Read it in any descendant component with use_context::<RealtimeContext>().

Use the use_realtime_messages hook to subscribe to messaging events for a specific contact:

src/mods/messaging/hooks/use_realtime_messages.rs
pub fn use_realtime_messages(contact_id: Uuid) -> Signal<Vec<Message>> {
let ctx = use_context::<RealtimeContext>();
let mut live_messages: Signal<Vec<Message>> = use_signal(Vec::new);
// Reset when the contact changes
use_effect(use_reactive!(|contact_id| {
live_messages.set(Vec::new());
}));
// React to every new event in the shared buffer
use_effect(move || {
let events = (ctx.events)();
for event in &events {
handle_event(event, contact_id, &mut live_messages);
}
});
live_messages
}

The hook filters for messaging.message.new and messaging.message.status, matches by contact_id, and deduplicates by message ID. Status updates patch in-place rather than append.

#[component]
fn CommunicationFeed(
calls: Vec<CallDetails>,
messages: Vec<Message>,
contact_id: Uuid,
) -> Element {
let live_messages = use_realtime_messages(contact_id);
// Merge live events with server-fetched messages
let mut combined = live_messages(); // live first — wins dedup
combined.extend(messages.clone());
combined.sort_by(|a, b| a.created_at.cmp(&b.created_at));
combined.dedup_by_key(|m| m.id);
// render combined...
}

Live messages take priority in the merge so that real-time status updates override stale server-fetched copies.

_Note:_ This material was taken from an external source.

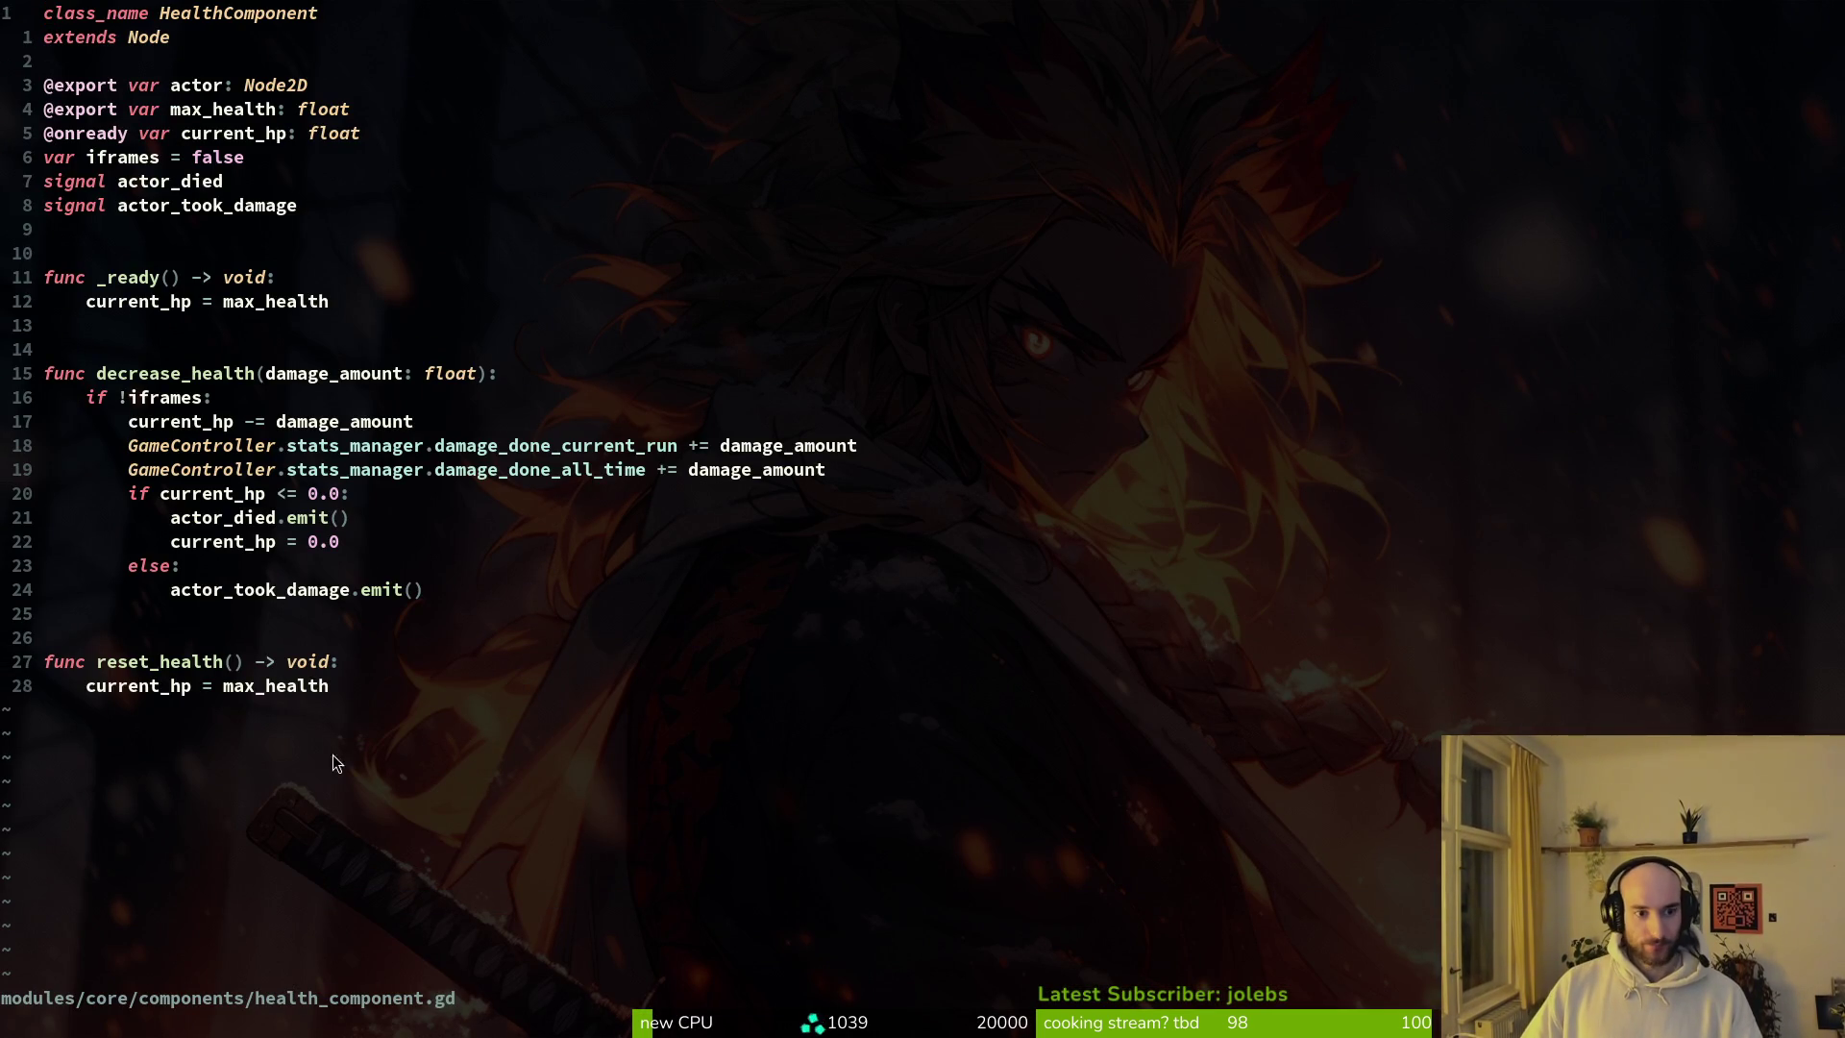
{"action": "left_click", "coordinate": [436, 636]}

  1. Define a constant in the relevant module’s types/ directory.
  2. Publish via event_hub().publish_org(org_id, AppEvent { event_type: MY_EVT.into(), payload }) in the server handler.
  3. On the client, read from RealtimeContext and match on event.event_type in a use_effect.

No changes to the WebSocket infrastructure are needed — it is event-type-agnostic.